Leon followed, keeping pace without crowding.

The gold tether between them pulsed faintly–steady, stubborn, alive.

As they moved toward the brighter streets near Hongik University Station, the world around them felt less like chaos and more like a new society forming out of fear: small groups traveling together, people trading items, someone shouting about a hub registration queue, someone else crying that they’d become the wrong character.

Joonseo caught fragments of conversation in Korean and English and bits of Japanese–players everywhere, realizing their online selves were now their flesh.

And through it all, he felt Leon’s presence behind him like a constant shield.

It should have been comforting.

Instead, it felt like the start of something inevitable.

Because Joonseo could feel the system watching him–not with eyes, but with code and consequence–waiting for the moment he tried to lie again, waiting to spike the FRAUD debuff until he broke.

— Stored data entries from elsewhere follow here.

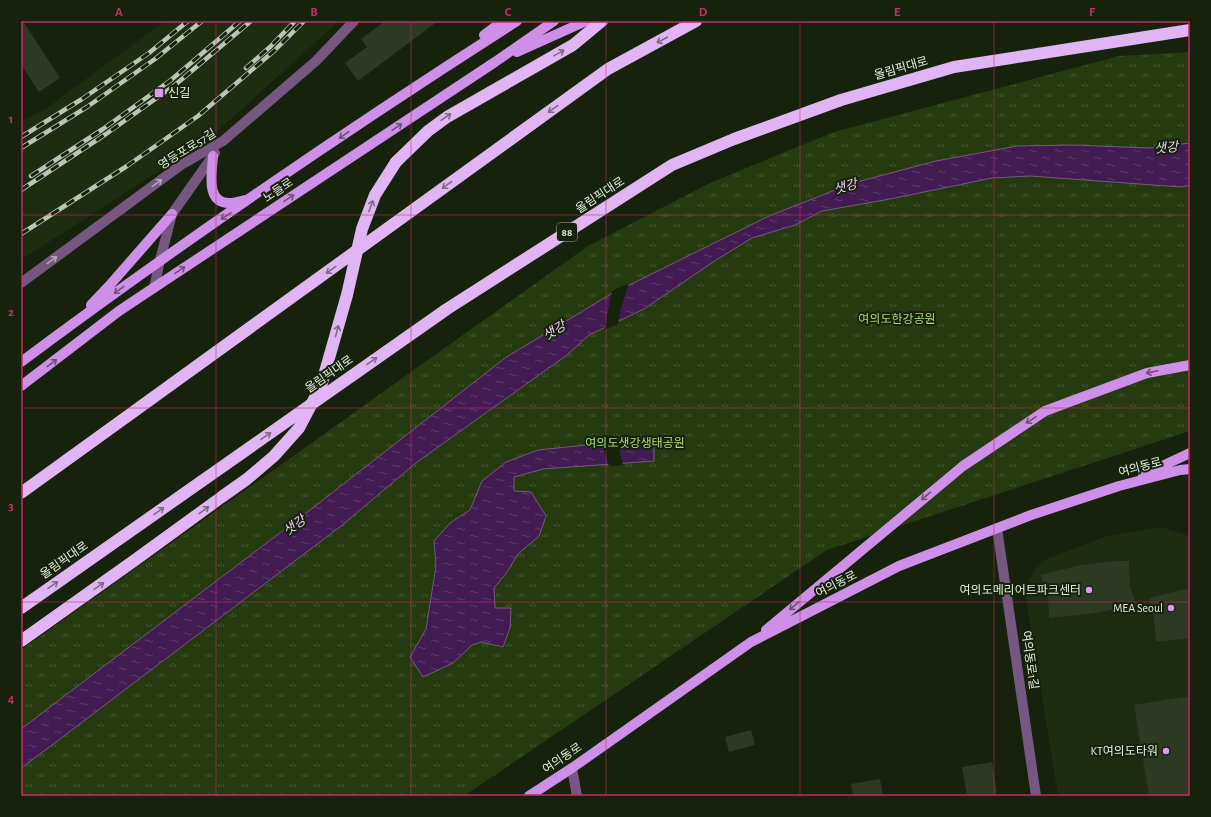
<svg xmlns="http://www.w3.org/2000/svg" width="1211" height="817" font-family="'Alegreya Sans','Noto Sans KR',sans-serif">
<defs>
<pattern id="park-tufts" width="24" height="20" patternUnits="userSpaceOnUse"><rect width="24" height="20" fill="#253a0e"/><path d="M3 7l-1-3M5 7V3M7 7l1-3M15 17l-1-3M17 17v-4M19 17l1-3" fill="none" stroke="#445731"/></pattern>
<pattern id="water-ripples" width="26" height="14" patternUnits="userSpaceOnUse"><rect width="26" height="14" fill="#431b53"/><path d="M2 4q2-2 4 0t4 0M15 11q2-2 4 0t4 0" fill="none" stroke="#5e3c6b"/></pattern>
</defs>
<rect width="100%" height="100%" fill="#17220c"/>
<!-- built -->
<path fill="#1e2c0f" d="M165,21H339L210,138L21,260V121L44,110Z
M1161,527L1190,536V796H1058L1025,592L1029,579L1034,570L1047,559L1107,536Z"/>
<!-- park -->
<path fill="url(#park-tufts)" d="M1190,52V431L827,550L464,796H21V650L588,246L710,183L834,132L1119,56Z"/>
<!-- water -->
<path fill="url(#water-ripples)" stroke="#735a7c" d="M1190,143V185L1181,187L1030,176L992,178L890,199L822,211L795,225L752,238L716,260L644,309L589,335L567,355L417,462L341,526L48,748L21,768V729L314,507L505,358L609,295L769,216L853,183L936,161L1017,146L1073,145L1149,148Z
M654,438V461L543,469L514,477V491L531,492L546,516L539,536L518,554L507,572L494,588L495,608H511L510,628L503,647L481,642L472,645L453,663L423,677L410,657L426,629L436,566L434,541L450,523L470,510L482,481L506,462L538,450Z"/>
<!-- pier -->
<path fill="#17220c" d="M629,283L621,308L618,324L604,330L612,291Z
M617,440L623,465L609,466L604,452L603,441Z"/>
<!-- building -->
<path fill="#2d3921" d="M21,21H23L60,78L39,92L21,64Z
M385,21H438L358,81L345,63L367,47L361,39Z
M1117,561H1129L1130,587L1136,604L1117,609L1088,614L1049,618L1048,598L1041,575L1080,565Z
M1190,588V638L1166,641H1156L1154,618L1149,598Z
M1190,696V796H1149L1134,705Z
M751,730L755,745L729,752L725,737Z
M992,762L997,793L995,794V796H967L962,767Z
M880,779L883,796H853L851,784Z"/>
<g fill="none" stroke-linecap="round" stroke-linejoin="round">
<!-- minor -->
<path stroke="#755781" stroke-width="10" d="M21,283L181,165L223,141L316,61L354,21
M154,288L160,260L172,214L215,153
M997,528L1036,796
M572,768L577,796"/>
<!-- major -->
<path stroke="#cd8fe7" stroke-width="10" d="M484,35L503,21
M517,52L586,21
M213,156C212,172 205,204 230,203C234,203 241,201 245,200
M91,305L109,286L172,214
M21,362C182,242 348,129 517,21
M21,386L119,311L143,295L495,62L554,21
M1143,475L1190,453
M766,630L963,466L1045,411L1147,373L1190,365
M529,796L572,768L751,642L899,566L1031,515L1119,486L1180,470L1190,469"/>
<!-- highway -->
<path stroke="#e1b5f4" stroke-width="12" d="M396,162L428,131L447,117L573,45L602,21
M21,493L608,69L696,21
M21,608L447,309L672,165L734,139L841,100L954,67L1190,30
M21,641L135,560L223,496"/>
<defs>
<path id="rail" d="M246,68L270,47L295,21
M21,137L82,99L149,53L188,21
M21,148L87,107L155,59L202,21
M31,176L103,129L171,80L240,21
M21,190L106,134L175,85L251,21
M21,234L127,166L198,116L274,51L304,21"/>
</defs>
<!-- rail casing -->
<use href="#rail" stroke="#bcc5b5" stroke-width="4.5"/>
<!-- rail -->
<use href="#rail" stroke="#17220c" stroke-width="3" stroke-dasharray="9" stroke-linecap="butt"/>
<!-- highway-bridge -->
<path stroke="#e1b5f4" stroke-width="12" d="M223,496L247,479L274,456L299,428L321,386L347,295L362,229L375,195L396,162"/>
</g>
<!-- one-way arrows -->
<defs><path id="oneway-shaft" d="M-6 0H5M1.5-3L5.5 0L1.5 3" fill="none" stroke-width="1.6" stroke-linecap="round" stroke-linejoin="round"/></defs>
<g stroke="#7c6c80">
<use href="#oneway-shaft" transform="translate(662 40) rotate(152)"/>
<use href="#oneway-shaft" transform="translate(559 53) rotate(-29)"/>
<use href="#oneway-shaft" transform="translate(553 109) rotate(144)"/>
<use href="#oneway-shaft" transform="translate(446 117) rotate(-34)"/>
<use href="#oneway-shaft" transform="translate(447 185) rotate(144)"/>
<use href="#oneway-shaft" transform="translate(371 206) rotate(-69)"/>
<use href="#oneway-shaft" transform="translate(331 270) rotate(144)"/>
<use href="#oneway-shaft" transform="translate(337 331) rotate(-75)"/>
<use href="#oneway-shaft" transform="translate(372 361) rotate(-35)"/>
<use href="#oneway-shaft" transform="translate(266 436) rotate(-35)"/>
<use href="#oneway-shaft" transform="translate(204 510) rotate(-36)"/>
<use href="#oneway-shaft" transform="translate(159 511) rotate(-35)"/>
<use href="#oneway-shaft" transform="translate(53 585) rotate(-35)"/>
<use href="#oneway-shaft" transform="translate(99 586) rotate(-35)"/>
</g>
<g stroke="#69536f">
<use href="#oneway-shaft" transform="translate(397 127) rotate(-34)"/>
<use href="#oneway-shaft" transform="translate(344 135) rotate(146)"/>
<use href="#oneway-shaft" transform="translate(289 198) rotate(-34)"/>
<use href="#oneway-shaft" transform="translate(226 216) rotate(146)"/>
<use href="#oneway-shaft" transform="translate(180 270) rotate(-34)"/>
<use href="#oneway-shaft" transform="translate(119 290) rotate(144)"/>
<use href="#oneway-shaft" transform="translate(52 363) rotate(-37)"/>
<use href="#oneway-shaft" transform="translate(1152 372) rotate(168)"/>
<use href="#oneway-shaft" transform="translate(1031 420) rotate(146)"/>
<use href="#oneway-shaft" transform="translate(926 496) rotate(140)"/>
<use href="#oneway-shaft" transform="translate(794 606) rotate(140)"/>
</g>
<g stroke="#b2a9b4">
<use href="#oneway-shaft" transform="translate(157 183) rotate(-36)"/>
<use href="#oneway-shaft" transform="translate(52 260) rotate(-36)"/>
</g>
<!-- grid -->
<path fill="none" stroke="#c52d68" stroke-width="1" stroke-opacity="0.55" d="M216,21V796M411,21V796M606,21V796M800,21V796M994,21V796M21,215H1190M21,408H1190M21,602H1190"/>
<!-- markers -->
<g fill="#db9af6" stroke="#17220c" stroke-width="1.5">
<rect x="154" y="88" width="10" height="10" rx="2"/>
<circle cx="1089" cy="590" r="4"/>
<circle cx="1171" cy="608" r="4"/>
<circle cx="1166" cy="751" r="4"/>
</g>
<g text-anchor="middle" stroke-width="4" stroke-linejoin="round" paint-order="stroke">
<!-- shield labels -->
<rect fill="#17220c" stroke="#a6af9e" stroke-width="1" x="557" y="223" width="20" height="18" rx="3"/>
<g font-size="11" font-weight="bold" fill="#e3ecdd">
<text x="567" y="236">88</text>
</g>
<!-- street labels -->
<g font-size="12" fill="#e3ecdd" stroke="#17220c">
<text transform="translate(901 68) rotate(-16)" y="4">올림픽대로</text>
<text transform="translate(187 149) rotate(-32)" y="4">영등포로57길</text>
<text transform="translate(278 190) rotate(-34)" y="4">노들로</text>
<text transform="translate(600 195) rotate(-33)" y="4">올림픽대로</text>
<text transform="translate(329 374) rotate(-35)" y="4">올림픽대로</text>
<text transform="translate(1140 467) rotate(-15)" y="4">여의동로</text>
<text transform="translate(64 560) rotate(-35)" y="4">올림픽대로</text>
<text transform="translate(836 584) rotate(-27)" y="4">여의동로</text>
<text transform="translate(1030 660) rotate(82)" y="4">여의동로1길</text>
<text transform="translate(562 758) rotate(-34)" y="4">여의동로</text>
</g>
<!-- poi labels -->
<g font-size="12" fill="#e3ecdd" stroke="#17220c" text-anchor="end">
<text x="168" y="97" text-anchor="start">신길</text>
<text x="1081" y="594">여의도메리어트파크센터</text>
<text x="1163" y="612">MEA Seoul</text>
<text x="1158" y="755">KT여의도타워</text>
</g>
<!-- park labels -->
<g font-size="12" fill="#aada7c" stroke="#17220c">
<text x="897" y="323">여의도한강공원</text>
<text x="635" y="447">여의도샛강생태공원</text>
</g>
<!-- water labels -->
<g font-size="13" font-style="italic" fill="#eecafe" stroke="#17220c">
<text transform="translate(1166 147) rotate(-5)" y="5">샛강</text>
<text transform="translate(845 186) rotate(-16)" y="5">샛강</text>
<text transform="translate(554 330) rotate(-31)" y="5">샛강</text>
<text transform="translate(294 525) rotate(-36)" y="5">샛강</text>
</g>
</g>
<!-- border -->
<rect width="1211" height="817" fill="none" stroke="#17220c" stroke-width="44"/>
<rect x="22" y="22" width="1167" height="773" fill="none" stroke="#c52d68" stroke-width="1.5"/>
<g font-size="13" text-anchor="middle" font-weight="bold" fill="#c52d68">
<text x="119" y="16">A</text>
<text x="314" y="16">B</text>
<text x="508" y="16">C</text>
<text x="703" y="16">D</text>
<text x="897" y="16">E</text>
<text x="1092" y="16">F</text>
<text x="11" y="123">1</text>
<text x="11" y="316">2</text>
<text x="11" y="510">3</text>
<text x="11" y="703">4</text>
</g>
</svg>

Waiting to force the truth out of him like loot.

And worse than that–

He could feel his own body adapting.

Not just to Elizabeth’s shape.

To Leon’s nearness.

To the way Leon’s devotion wrapped around him like a cloak he didn’t want… and couldn’t stop wearing.

On the mini-map, the safe zone near the station glowed brighter as they approached.

Behind them, unseen but felt, danger lingered in the form of three retreating nameplates and one parting promise:

Rare spawns always get farmed eventually.

Joonseo’s fingers tightened into fists.

He didn’t know how to survive this world.

He didn’t know how to survive Leon.

But he knew one thing with cold certainty:

The lie he’d built as Elizabeth was no longer something he could laugh about.

It was a debt.

And the system had begun collecting.